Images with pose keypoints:
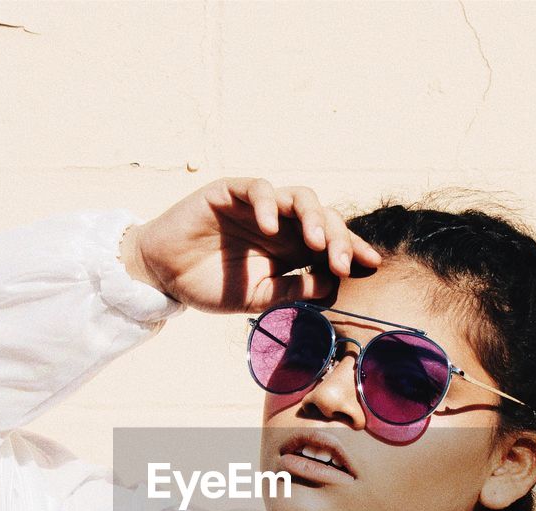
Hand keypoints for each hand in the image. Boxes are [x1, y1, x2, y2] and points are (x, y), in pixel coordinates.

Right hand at [117, 177, 383, 313]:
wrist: (163, 276)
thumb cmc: (212, 285)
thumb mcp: (260, 297)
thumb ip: (296, 290)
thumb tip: (334, 285)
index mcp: (292, 248)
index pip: (332, 243)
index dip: (353, 250)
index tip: (372, 265)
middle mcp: (281, 223)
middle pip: (324, 218)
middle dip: (339, 238)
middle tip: (343, 263)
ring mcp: (257, 206)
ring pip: (299, 197)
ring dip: (314, 218)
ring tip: (317, 243)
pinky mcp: (230, 192)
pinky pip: (257, 188)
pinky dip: (267, 204)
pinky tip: (271, 228)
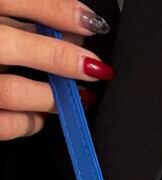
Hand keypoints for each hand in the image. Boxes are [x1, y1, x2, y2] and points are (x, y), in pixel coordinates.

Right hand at [0, 1, 113, 140]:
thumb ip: (23, 16)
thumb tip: (73, 28)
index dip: (53, 8)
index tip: (89, 22)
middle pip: (4, 43)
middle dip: (55, 56)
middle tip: (93, 67)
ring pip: (8, 91)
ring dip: (51, 95)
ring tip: (78, 95)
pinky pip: (4, 125)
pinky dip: (31, 122)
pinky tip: (45, 114)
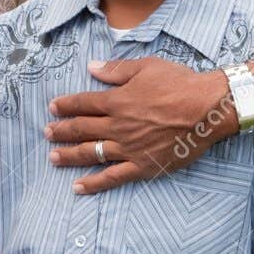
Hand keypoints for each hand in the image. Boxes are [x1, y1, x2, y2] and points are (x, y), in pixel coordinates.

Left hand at [43, 58, 237, 193]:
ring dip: (69, 155)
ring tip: (53, 157)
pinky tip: (78, 187)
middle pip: (81, 129)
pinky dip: (93, 183)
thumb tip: (91, 67)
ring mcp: (128, 148)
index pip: (83, 103)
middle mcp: (117, 126)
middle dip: (61, 131)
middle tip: (46, 133)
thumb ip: (116, 70)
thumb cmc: (179, 84)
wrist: (206, 109)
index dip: (65, 105)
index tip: (52, 108)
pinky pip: (112, 177)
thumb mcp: (146, 67)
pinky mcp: (142, 166)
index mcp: (116, 101)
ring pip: (91, 153)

Your objective –
Transcribe exactly and only the lines from the top of the records through the line containing "middle pip: (81, 129)", inclusive, and do not copy the pictures.

Task output –
Hand keypoints for each hand in the image. Boxes are [x1, y1, x2, y2] and points are (x, y), in pixel coordinates.

Right hand at [117, 177, 383, 313]:
wrist: (163, 276)
thumb cmc: (212, 285)
thumb mcp: (260, 297)
thumb ip: (296, 290)
thumb tip: (334, 285)
index mcp: (292, 248)
index pip: (332, 243)
index dip: (353, 250)
index tip: (372, 265)
middle mcp: (281, 223)
middle pip: (324, 218)
middle dip: (339, 238)
middle tip: (343, 263)
ring mcp: (257, 206)
ring pip: (299, 197)
ring dip: (314, 218)
ring tip: (317, 243)
pinky mcp: (230, 192)
pinky pip: (257, 188)
pinky dip: (267, 204)
pinky tip: (271, 228)
Hand keypoints for each hand in the image. Boxes are [x1, y1, x2, y2] and points are (x, y), in pixel coordinates.

Right hand at [0, 1, 113, 140]:
thumb ip: (23, 16)
thumb tip: (73, 28)
index dip: (53, 8)
index tip: (89, 22)
middle pip: (4, 43)
middle dip: (55, 56)
middle tip: (93, 67)
ring pip: (8, 91)
ring dip: (51, 95)
ring tip: (78, 95)
pinky pip: (4, 125)
pinky dip: (31, 122)
pinky tip: (45, 114)
Hand keypoints for each hand in the image. Boxes are [x1, y1, x2, y2] and points are (x, y), in pixel coordinates.

Left hand at [43, 58, 237, 193]:
ring dip: (69, 155)
ring tip: (53, 157)
pinky tip: (78, 187)
middle pip: (81, 129)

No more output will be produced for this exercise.